Exposition « Le Cadre » (2014)

Exposition « Le Cadre »  –  Présentation

Le cadre, ou quand une forme devient thème

Le cadre d’un tableau, d’une photo, d’un miroir est une limite, un contour, un ornement parfois. En isolant son contenu de ce qui l’entoure, le cadre le déréalise pour en faire quelque chose de différent (de l’ordre de l’image, de l’œuvre, voire du sacré). En même temps, en un singulier paradoxe, il tend à renforcer la présence de ce contenu dans la réalité, à lui donner de la consistance, de la valeur. Cette double vocation du cadre de tableau, qui produit simultanément une déréalisation et une bonification, on la retrouve dans une large palette des usages concrets ou métaphoriques du mot.
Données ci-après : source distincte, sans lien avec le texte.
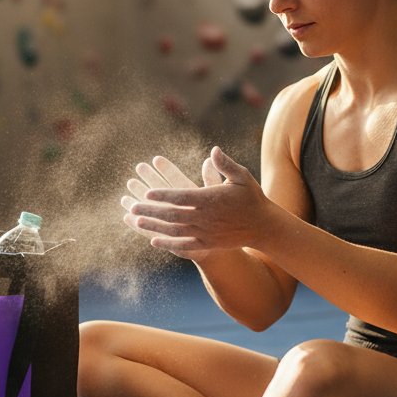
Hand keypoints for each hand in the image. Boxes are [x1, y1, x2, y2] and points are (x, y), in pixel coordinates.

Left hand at [127, 147, 268, 256]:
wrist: (263, 227)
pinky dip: (167, 243)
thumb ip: (226, 164)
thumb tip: (213, 150)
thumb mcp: (242, 177)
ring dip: (153, 226)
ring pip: (174, 230)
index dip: (164, 195)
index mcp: (211, 200)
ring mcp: (205, 233)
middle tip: (132, 205)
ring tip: (135, 220)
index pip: (182, 197)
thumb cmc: (252, 198)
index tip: (148, 192)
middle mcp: (205, 218)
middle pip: (172, 214)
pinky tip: (152, 241)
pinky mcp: (207, 244)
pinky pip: (183, 245)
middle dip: (151, 210)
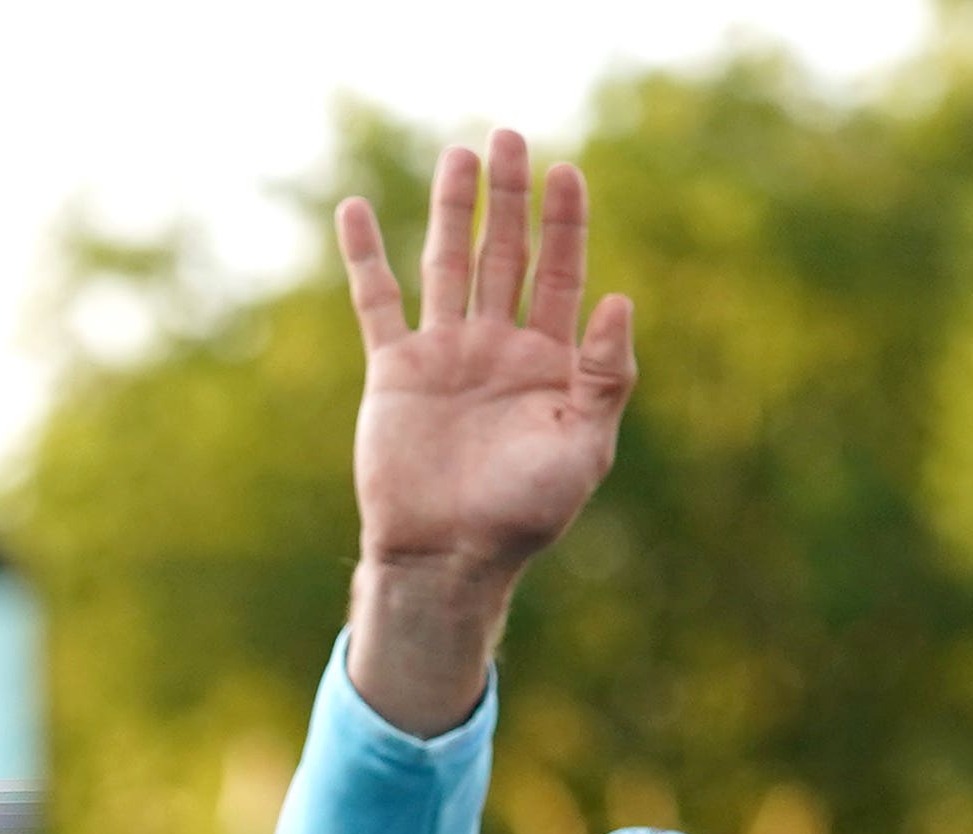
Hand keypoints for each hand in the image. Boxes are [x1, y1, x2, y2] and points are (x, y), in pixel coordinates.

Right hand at [337, 130, 633, 735]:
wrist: (447, 558)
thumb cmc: (523, 516)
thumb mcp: (585, 447)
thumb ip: (605, 375)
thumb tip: (618, 298)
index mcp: (547, 361)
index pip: (559, 272)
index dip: (565, 220)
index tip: (567, 171)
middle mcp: (495, 347)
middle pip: (504, 252)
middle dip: (509, 195)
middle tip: (509, 136)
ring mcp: (443, 355)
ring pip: (447, 263)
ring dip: (451, 208)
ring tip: (459, 153)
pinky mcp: (393, 372)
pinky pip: (376, 302)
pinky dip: (363, 256)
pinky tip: (355, 211)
Cadre d’une fenêtre, d’une porte : ces cadres séparent, marquent des frontières. Ils produisent à la fois une dissociation et une ouverture. Circonscrire pour mieux ouvrir : le cadre définit ce que l’on peut appeler un principe d’embrasure. On délimite des espaces : dedans/dehors, devant/derrière. L’ouverture se produit vers ce qui est nécessairement autre, que ce soit un ciel immense ou, plus prosaïquement, la pièce voisine.

Cadre de vie, de travail, cadre naturel, un cadre agréable… On parle ici d’environnement, de décor, de paysage peut-être. La notion de limite est dans ce cas moins présente. Si on voulait se référer au langage du cinéma, on dirait qu’on a moins affaire à un cadre qu’à un champ. Mais celui-ci n’est pas fait que d’éléments disparates ; il est tout de même organisé, comme construit autour de celui qui l’occupe.
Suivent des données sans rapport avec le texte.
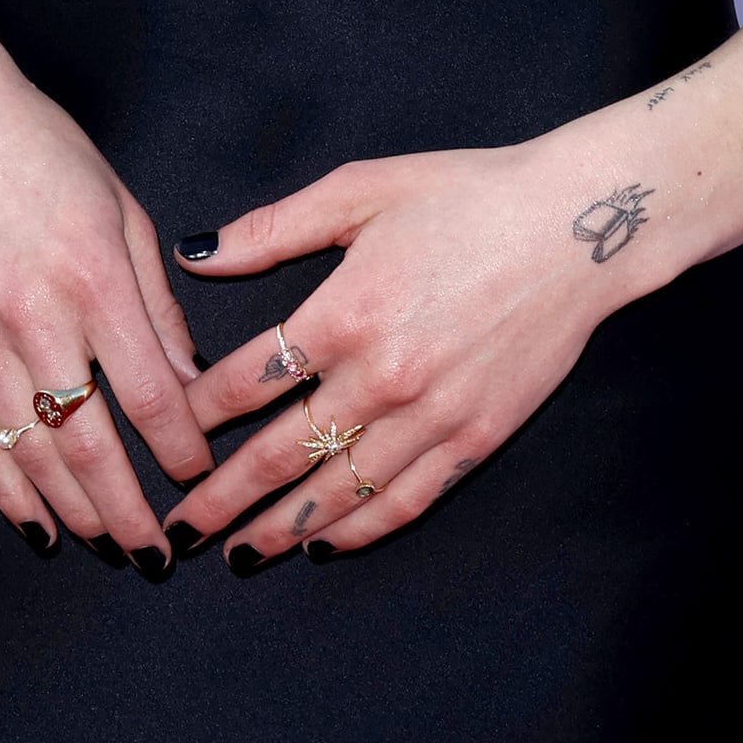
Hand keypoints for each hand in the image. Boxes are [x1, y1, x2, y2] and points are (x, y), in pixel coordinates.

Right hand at [0, 17, 214, 571]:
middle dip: (130, 509)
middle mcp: (37, 317)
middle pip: (90, 443)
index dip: (180, 448)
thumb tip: (191, 375)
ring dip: (75, 512)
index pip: (150, 390)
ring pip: (34, 453)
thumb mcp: (123, 208)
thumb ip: (155, 299)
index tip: (202, 477)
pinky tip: (36, 523)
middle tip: (160, 552)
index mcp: (94, 277)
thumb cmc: (41, 151)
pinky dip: (7, 490)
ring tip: (110, 546)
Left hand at [165, 136, 633, 564]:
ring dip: (279, 528)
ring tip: (238, 554)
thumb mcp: (361, 189)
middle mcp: (382, 376)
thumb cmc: (466, 195)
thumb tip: (196, 254)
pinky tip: (322, 543)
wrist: (576, 225)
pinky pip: (402, 502)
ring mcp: (431, 416)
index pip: (247, 383)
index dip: (197, 416)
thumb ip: (273, 227)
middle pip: (280, 455)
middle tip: (179, 530)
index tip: (166, 436)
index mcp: (344, 311)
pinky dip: (356, 531)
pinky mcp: (475, 439)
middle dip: (220, 499)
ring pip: (337, 493)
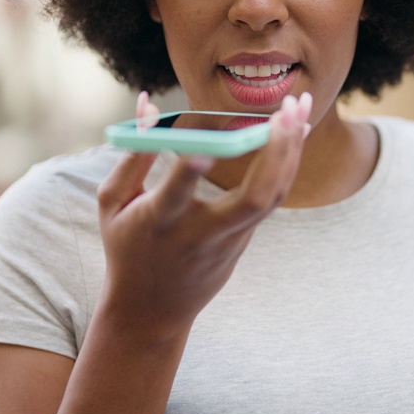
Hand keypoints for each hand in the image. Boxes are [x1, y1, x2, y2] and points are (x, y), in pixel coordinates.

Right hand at [95, 92, 311, 342]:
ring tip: (300, 106)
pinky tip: (296, 130)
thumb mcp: (113, 203)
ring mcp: (229, 239)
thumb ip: (133, 153)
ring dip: (292, 150)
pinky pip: (270, 198)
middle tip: (287, 108)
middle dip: (276, 151)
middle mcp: (201, 232)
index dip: (190, 170)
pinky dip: (286, 162)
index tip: (206, 145)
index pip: (178, 193)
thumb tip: (148, 102)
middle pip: (252, 198)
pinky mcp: (243, 240)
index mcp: (159, 221)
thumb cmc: (127, 246)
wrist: (151, 311)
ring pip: (271, 197)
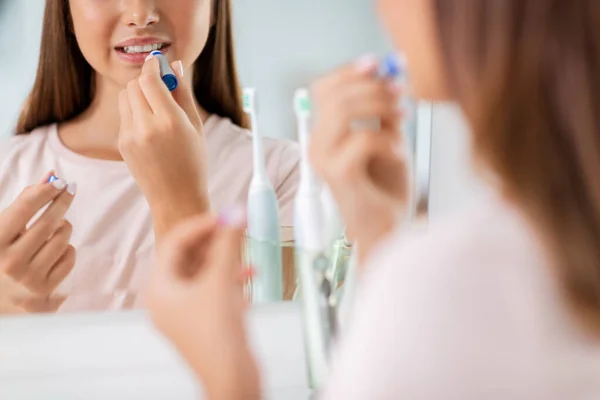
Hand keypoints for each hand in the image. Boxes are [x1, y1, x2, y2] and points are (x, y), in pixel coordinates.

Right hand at [0, 172, 75, 313]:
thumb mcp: (1, 230)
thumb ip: (21, 205)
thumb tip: (49, 178)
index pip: (24, 209)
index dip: (44, 191)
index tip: (59, 182)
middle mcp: (11, 262)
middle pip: (48, 222)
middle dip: (61, 202)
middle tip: (69, 189)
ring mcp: (30, 279)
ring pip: (62, 239)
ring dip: (64, 226)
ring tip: (57, 225)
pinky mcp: (46, 291)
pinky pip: (69, 258)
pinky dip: (67, 248)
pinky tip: (57, 248)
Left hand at [118, 57, 209, 238]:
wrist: (176, 198)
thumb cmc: (193, 162)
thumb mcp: (195, 126)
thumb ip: (184, 93)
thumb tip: (176, 65)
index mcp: (170, 121)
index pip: (150, 79)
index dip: (153, 66)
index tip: (158, 63)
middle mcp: (147, 127)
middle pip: (134, 85)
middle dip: (146, 81)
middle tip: (162, 87)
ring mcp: (130, 137)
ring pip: (125, 97)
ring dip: (138, 95)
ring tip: (156, 109)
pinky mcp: (122, 144)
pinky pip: (124, 115)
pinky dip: (135, 112)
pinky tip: (151, 128)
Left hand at [144, 209, 260, 399]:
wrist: (232, 379)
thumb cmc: (218, 338)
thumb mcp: (221, 281)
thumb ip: (228, 244)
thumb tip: (234, 214)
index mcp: (159, 288)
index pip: (175, 243)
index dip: (201, 225)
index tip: (223, 215)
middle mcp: (167, 299)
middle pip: (189, 257)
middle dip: (214, 242)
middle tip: (234, 228)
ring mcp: (185, 311)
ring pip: (204, 272)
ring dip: (225, 259)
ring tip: (245, 252)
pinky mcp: (203, 321)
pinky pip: (213, 289)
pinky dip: (230, 279)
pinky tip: (249, 277)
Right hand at [309, 57, 409, 263]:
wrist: (388, 228)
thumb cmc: (386, 188)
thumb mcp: (390, 139)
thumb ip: (386, 110)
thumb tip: (394, 74)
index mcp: (326, 134)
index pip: (324, 89)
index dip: (349, 72)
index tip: (378, 64)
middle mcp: (318, 144)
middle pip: (334, 95)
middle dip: (373, 87)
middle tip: (402, 93)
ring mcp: (324, 159)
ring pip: (343, 111)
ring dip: (380, 107)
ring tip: (404, 120)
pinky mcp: (337, 174)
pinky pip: (363, 139)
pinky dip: (389, 141)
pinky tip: (399, 154)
Lorsqu’on parle d’un cadre de vélo ou de lit, le sens du mot est un peu différent : c’est une idée de structure qui domine. Le cadre est alors ce qui « tient ensemble », ce qui fonde et organise un tout. Ainsi compris, le mot est d’un usage métaphorique courant : une convention-cadre, une cadre de référence, un cadre de réflexion.

On unit limite discriminante et principe structurant lorsqu’on parle du cadre de la loi, d’un récit, d’un cadre de compétences. Le cadre circonscrit un domaine, caractérisé par un certain nombre de règles ou de qualités en cohérence les unes avec les autres.

Pour asseoir la fermeté d’une structure, on peut soutenir l’idée qu’elle doit être organisée hiérarchiquement. Et les garants de cette solidité, au haut de l’échelle, on les appelle aussi des cadres : cadres d’une entreprise, d’une armée, encadrement d’un groupe, etc.

En définitive, qu’est-ce donc qu’un cadre? C’est une séparation en forme de pourtour qui permet à ce qu’elle contient d’apparaître comme un espace extrait du réel ambiant, soit pour lui donner le moyen de se distinguer, soit pour lui permettre de se consolider. Souvent les deux en même temps.

Quoi qu’il en soit, le modèle du cadre de tableau semble garder sa prégnance dans bien des domaines d’usage du mot « cadre » : de quelqu’un qu’on ne peut pas encadrer, ne dit-on pas aussi qu’on ne peut pas le voir en peinture?